Appendix 1 Validation of the operating room microcirculatory flow score
For validation of the scoring system we compared the interobserver agreement between the three different observers. Observer number 1 was considered to be the reference because it was the investigator with more experience in microcirculatory imaging acquisition technique with sidestream dark field (SDF). Agreement of observers number 2 and 3 compared to observer number 1 is described below:
Agreement observer 1 and 2
Number of observed agreements was 11 (91.67% of the observations). Number of agreements expected by chance was 4.8 (40.28% of the observations). Kappa =0.860 [standard error (SE) of kappa =0.134; 95% confidence interval: 0.598 to 1.000]. The strength of agreement is considered to be “very good”.

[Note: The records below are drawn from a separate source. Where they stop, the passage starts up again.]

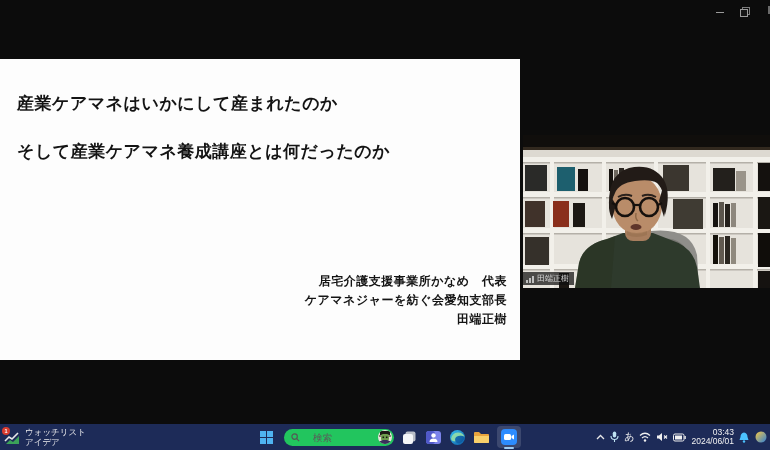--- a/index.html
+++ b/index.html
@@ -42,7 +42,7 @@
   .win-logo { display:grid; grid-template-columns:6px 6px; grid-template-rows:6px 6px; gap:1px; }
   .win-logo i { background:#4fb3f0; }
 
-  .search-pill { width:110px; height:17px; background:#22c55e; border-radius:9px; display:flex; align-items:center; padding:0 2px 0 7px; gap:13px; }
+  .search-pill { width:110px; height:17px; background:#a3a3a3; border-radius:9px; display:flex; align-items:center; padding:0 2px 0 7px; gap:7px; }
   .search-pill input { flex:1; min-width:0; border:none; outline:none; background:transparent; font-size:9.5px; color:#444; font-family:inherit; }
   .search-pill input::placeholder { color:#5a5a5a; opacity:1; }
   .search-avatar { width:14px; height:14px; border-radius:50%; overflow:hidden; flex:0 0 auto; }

Agreement observer 1 and 3
Number of observed agreements was 10 (83.33% of the observations). Number of agreements expected by chance: 5.0 (41.67% of the observations). Kappa =0.714 (SE of kappa =0.180), 95% confidence interval: 0.361 to 1.000). The strength of agreement is considered to be “good”. The weighted kappa is 0.750. The strength of agreement is considered to be “good”.
Funding: H He received a fund from China Scholarship Council (No. 201608110082) and the Organization Department of Beijing Municipal Committee (No. 2015000020124G072).
Conflicts of Interest: DP Veelo and MW Hollmann have received support [contract was made, under name: quality improvement project, Academic Medical Center (AMC)] from Edwards regarding a different project but for the same patient population. Funders were not involved in any activities regarding this study. DP Veelo, SS Gisbertz and MI van Berge Henegouwen have done consultancy work for Edwards in light of a different project. C Ince has developed SDF imaging and is listed as inventor on related patents commercialized by MicroVision Medical (MVM) under a license from the AMC. He has been a consultant for MVM in the past, but has not been involved with this company for more than 5 years now, except that he still holds shares. The other authors have no conflicts of interest to declare.
Ethical Statement: The local ethical committee (Academic Medical Center, Amsterdam, The Netherlands) approved the protocol and the need to obtain written informed consent was waived (Academic Medical Center, registration number 2014_002).